Earlier in the day, amateur traders chalked one up versus Wall Street as hedge funds suffered heavy losses on short positions in GameStop, and regulators and financial professionals called for more scrutiny of trading fueled by anonymous social media posts.

In the latest skirmish in a week-long battle between Wall Street and Main Street, funds sold long positions in stocks to pay for losses shorting GameStop, contributing to a slide of more than 2% in Wall Street’s main indexes.[.N]

“We are moving to a world where ordinary folk have the same access as professionals and can come to the same conclusion or maybe the opposite,” technology investor Chamath Palihapitiya told CNBC. “The solution is more transparency on the institutional side, not less access for retail.”

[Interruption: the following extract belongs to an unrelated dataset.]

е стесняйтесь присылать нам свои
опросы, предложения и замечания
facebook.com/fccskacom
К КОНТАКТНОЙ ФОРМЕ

The market turmoil caught the attention of the White House, with press secretary Jen Psaki saying President Joe Biden’s economic team – including Treasury Secretary Janet Yellen on her first full day on the job – was “monitoring the situation.”

Massachusetts state regulator William Galvin called on NYSE to suspend GameStop for 30 days to allow a cooling-off period.

“This isn’t investing, this is gambling,” he said in an interview. “This is obviously contrived.”

Nasdaq chief Adena Friedman said exchanges and regulators should watch whether anonymous social media posts could be driving “pump and dump” schemes.